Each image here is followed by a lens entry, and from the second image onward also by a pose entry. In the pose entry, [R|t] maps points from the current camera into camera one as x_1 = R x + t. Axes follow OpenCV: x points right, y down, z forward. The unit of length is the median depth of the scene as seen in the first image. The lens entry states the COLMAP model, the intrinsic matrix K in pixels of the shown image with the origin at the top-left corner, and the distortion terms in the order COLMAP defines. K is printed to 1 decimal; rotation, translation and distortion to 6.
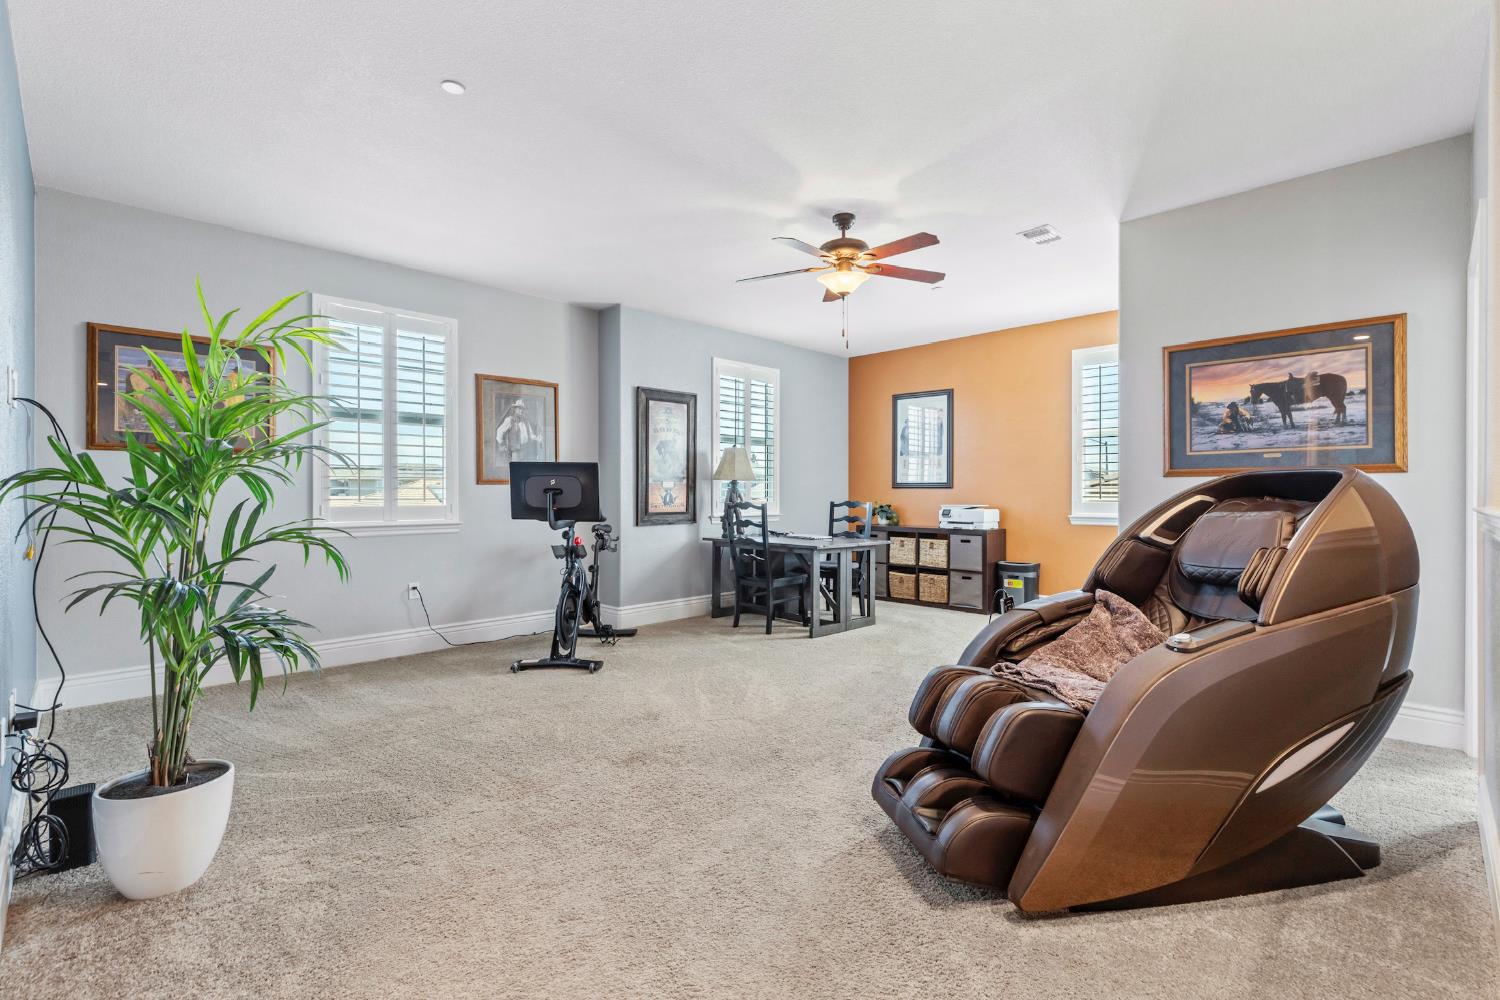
lens RADIAL K [[676.7, 0, 749.6], [0, 676.7, 493.5], [0, 0, 1]] dist [0.005638, -0.001386]
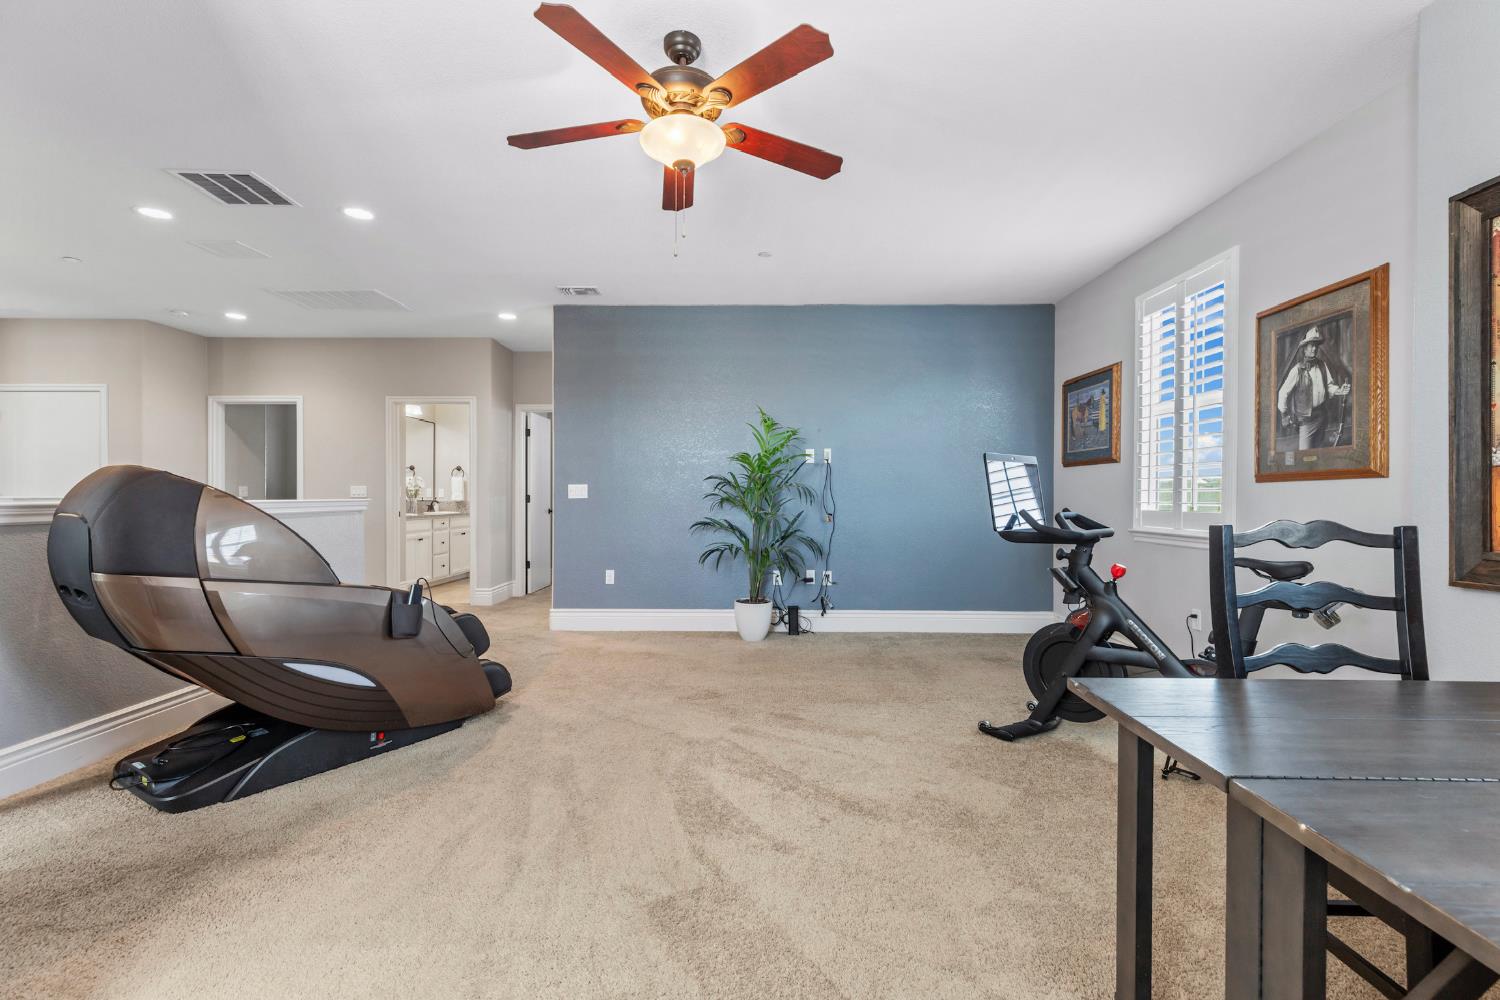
lens RADIAL K [[676.7, 0, 750.9], [0, 676.7, 495.4], [0, 0, 1]] dist [0.005638, -0.001386]
pose [[-0.732524, 0.005426, -0.680720, 0.388929], [-0.002591, 0.999939, 0.010758, -0.005059], [0.680736, 0.009644, -0.732465, 1.102386]]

## [PROBLEM STATEMENT]
An exact copy of the material is required, minus the pictures.

## [RESPONSE BELOW]
Each image here is followed by a lens entry, and from the second image onward also by a pose entry. In the pose entry, [R|t] maps points from the current camera into camera one as x_1 = R x + t. Axes follow OpenCV: x points right, y down, z forward. The unit of length is the median depth of the scene as seen in the first image. The lens entry states the COLMAP model, the intrinsic matrix K in pixels of the shown image with the origin at the top-left corner, and the distortion terms in the order COLMAP defines. K is printed to 1 decimal; rotation, translation and distortion to 6.
lens RADIAL K [[676.7, 0, 749.6], [0, 676.7, 493.5], [0, 0, 1]] dist [0.005638, -0.001386]
lens RADIAL K [[676.7, 0, 750.9], [0, 676.7, 495.4], [0, 0, 1]] dist [0.005638, -0.001386]
pose [[-0.732524, 0.005426, -0.680720, 0.388929], [-0.002591, 0.999939, 0.010758, -0.005059], [0.680736, 0.009644, -0.732465, 1.102386]]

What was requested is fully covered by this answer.